__LIST OF TASKS__
1 > List the author name and date of every post heading in the thread about TinderBloom Kindle covers, in order.
2 > Rewrite the thread about TinderBloom Kindle covers from "The inside of" to "something else inside?", substituting "snaps" for "velcro".
3 > Resume the thread about TinderBloom Kindle covers from the point where it stops.
--- start DOCUMENT SEGMENT ---
# TinderBloom covers- anybody have one?



## SailorMerry (Dec 18, 2010)

Does anyone have a Kindle case made by TinderBloom on etsy? I'm maybe thinking of getting one to replace my Kate Spade cover that caused rebooting. They're very pretty. I'm thinking of this case:
http://www.etsy.com/listing/66763702/leather-kindle-book-style-case









But with they design from this sleeve (the maker says they can put another bookplate design on the cover):
http://www.etsy.com/listing/62224064/personalized-kindle-case-ex-libris


----------



## PG4003 (Patricia) (Jan 30, 2010)

Love the outside design, but I don't care for those straps on the inside.  Wonder if you could remove them, or have it made without them, and use velcro?


----------



## SailorMerry (Dec 18, 2010)

PG4003 (Patricia) said:


> Love the outside design, but I don't care for those straps on the inside. Wonder if you could remove them, or have it made without them, and use velcro?


Hmm, that's a good idea.


----------



## PG4003 (Patricia) (Jan 30, 2010)

The inside of it looks like it might be wool.  Wonder how well velcro sticks to that?  Wonder if he could make it with vinyl or something else inside?


----------



## SailorMerry (Dec 18, 2010)

I sent the seller an email asking if they could make a cover without the straps and if adhesive velcro would stick to the inner material. I also asked if a cover could be made with velcro sewn in, if it wouldn't stick.


----------



## PG4003 (Patricia) (Jan 30, 2010)
--- end DOCUMENT SEGMENT ---
--- start DATA PROVIDED ---
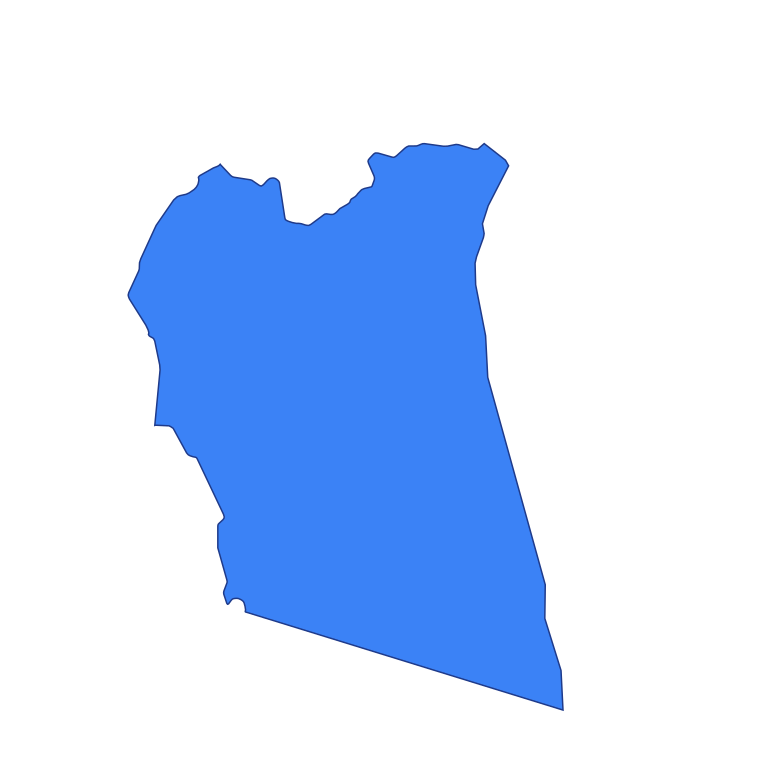 SVG path tracing the border of Zinder, rotated 108°
{"feature_id": "NER-92", "entity_name": "Zinder", "entity_type": "Department", "adm_level": 1, "iso_a3": "NER", "parent_name": "Niger", "parent_adm1": "", "projection": "orthographic", "projection_center": [9.186, 15.151], "detail": "fine", "context": "isolated", "style": "filled", "palette": "blue", "viewbox_px": 768, "rotation_deg": 108, "n_neighbors": 0, "source": "natural_earth", "source_scale": "10m", "svg_char_len": 2583}
<svg xmlns="http://www.w3.org/2000/svg" viewBox="0 0 768 768"><g transform="rotate(108 384 384)"><path d="M494.2,589.2L439.9,601.3L435.2,603.2L414.0,615.3L412.0,617.2L411.6,618.4L411.1,621.2L410.6,622.4L409.7,623.3L409.3,623.4L408.7,623.3L407.5,623.7L405.4,625.1L401.6,628.7L382.5,651.6L381.7,652.5L380.4,653.6L379.2,654.4L378.4,654.8L376.0,655.0L352.2,652.2L350.2,652.3L344.2,654.0L340.1,654.0L307.4,650.2L303.5,649.7L274.0,640.9L269.8,638.5L267.9,636.2L264.7,630.8L262.5,628.4L257.7,624.7L255.0,623.4L252.0,622.7L250.6,622.7L247.9,623.0L246.6,623.4L245.3,624.1L244.8,624.4L244.4,624.3L243.3,623.9L242.5,623.4L231.3,613.1L228.5,609.7L227.1,608.4L225.6,607.7L226.1,607.0L233.0,594.4L233.7,592.4L233.7,590.5L231.1,574.3L231.1,572.6L233.7,563.7L233.7,562.0L232.6,560.9L230.9,559.9L227.1,558.2L225.2,557.1L223.7,555.9L222.7,554.0L222.3,552.9L222.1,551.4L222.3,550.1L222.5,549.4L223.1,547.9L223.5,547.2L223.8,546.7L224.2,546.3L224.8,545.7L256.7,529.6L258.1,528.6L258.6,527.0L258.8,525.1L258.8,521.2L258.3,517.0L257.6,514.8L257.3,513.4L257.1,511.9L257.1,508.3L256.9,506.3L256.4,504.5L254.7,502.8L240.9,493.0L240.2,491.8L239.9,491.0L239.2,487.0L238.8,485.9L238.4,484.9L237.9,484.3L236.7,483.2L235.3,482.3L230.9,480.2L230.4,479.8L224.6,474.5L223.0,473.3L221.8,472.7L219.5,472.6L218.8,472.4L218.2,472.2L214.6,469.2L212.5,468.2L211.2,467.8L206.8,465.7L205.9,465.1L204.1,463.0L200.5,457.1L200.1,456.7L199.1,456.5L192.9,456.3L191.0,456.7L189.3,457.7L179.0,466.8L177.2,468.0L175.8,468.1L174.0,467.5L168.5,464.9L167.0,463.7L166.5,462.1L166.2,460.6L165.7,446.4L165.4,444.7L164.4,443.6L162.9,442.5L153.4,437.1L151.5,435.7L150.0,434.0L147.6,426.7L146.5,425.1L144.5,422.8L143.5,421.4L142.9,419.8L139.5,400.9L138.2,397.2L133.9,389.5L133.4,387.2L133.0,371.2L131.5,367.3L124.4,363.0L133.6,337.7L138.0,332.9L182.3,340.0L201.2,339.9L209.9,335.3L212.1,334.9L214.2,334.7L234.4,335.3L241.0,334.7L261.3,327.5L306.7,302.3L345.6,287.4L525.1,168.6L557.3,158.6L601.8,127.1L638.8,113.0L643.6,445.3L643.4,445.6L641.5,445.9L638.3,447.5L635.3,449.5L634.3,450.6L633.7,452.0L633.3,453.4L633.0,456.1L633.3,457.7L634.0,459.5L634.6,460.7L635.4,461.7L636.7,462.4L641.2,463.9L641.8,464.8L641.1,465.8L633.6,471.3L632.2,472.0L630.6,472.3L621.5,471.9L620.4,472.1L618.9,472.9L591.2,491.4L570.9,498.0L569.6,498.3L568.6,498.3L567.3,497.7L562.8,495.2L561.2,494.7L559.7,494.9L557.5,496.4L512.6,538.8L512.0,539.7L511.9,540.7L512.2,543.0L512.2,546.1L512.0,547.4L511.8,548.3L511.3,549.2L510.5,550.5L491.3,570.8L490.5,573.6L490.2,575.5L493.8,588.6L494.2,589.2L494.2,589.2Z" fill="#3b82f6" stroke="#1e3a8a" stroke-width="1.5"/></g></svg>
--- end DATA PROVIDED ---
__ANSWERS TO EACH TASK__
1 >
SailorMerry (Dec 18, 2010)
PG4003 (Patricia) (Jan 30, 2010)
SailorMerry (Dec 18, 2010)
PG4003 (Patricia) (Jan 30, 2010)
SailorMerry (Dec 18, 2010)
PG4003 (Patricia) (Jan 30, 2010)

2 >
The inside of it looks like it might be wool.  Wonder how well snaps sticks to that?  Wonder if he could make it with vinyl or something else inside?

3 >
Good idea!  They should be willing to work with you, since it looks like it's handmade.


----------



## SailorMerry (Dec 18, 2010)

Yep, the maker is willing to make one with velcro sewn in! She didn't know how popular an option that might be, so I told her to poke around over here sometime. I know there was a lot of disappointed Oberon fans when they stopped making Kindle covers with velcro, so she might be able to find some more buyers.


----------



## sparklemotion (Jan 13, 2011)

That is so pretty, I really love it. Agree about the straps though, awesome that they can make it without.


----------



## karin (Jul 15, 2010)

ScaryMerry said:


> Yep, the maker is willing to make one with velcro sewn in! She didn't know how popular an option that might be, so I told her to poke around over here sometime. I know there was a lot of disappointed Oberon fans when they stopped making Kindle covers with velcro, so she might be able to find some more buyers.


Wow, that's great! Please post pics when yours arrives! I haven't upgraded to a K3, and have more than enough covers for my K2, but when I do upgrade, I'd be very interested in one of these if it had velcro.


----------



## Carol (was Dara) (Feb 19, 2011)

Ooh, that's beautiful! What an ingenious idea too!


----------



## SailorMerry (Dec 18, 2010)

gregruns said:


> It's pretty, although the straps inside look kinda thrown together real quick....sorry.


Yeah, I kind of agree. That's why I asked if velcro was available.


----------



## AmusedDiva (Jan 13, 2011)

I agree with the others..those straps need some work...but the cover is so cute.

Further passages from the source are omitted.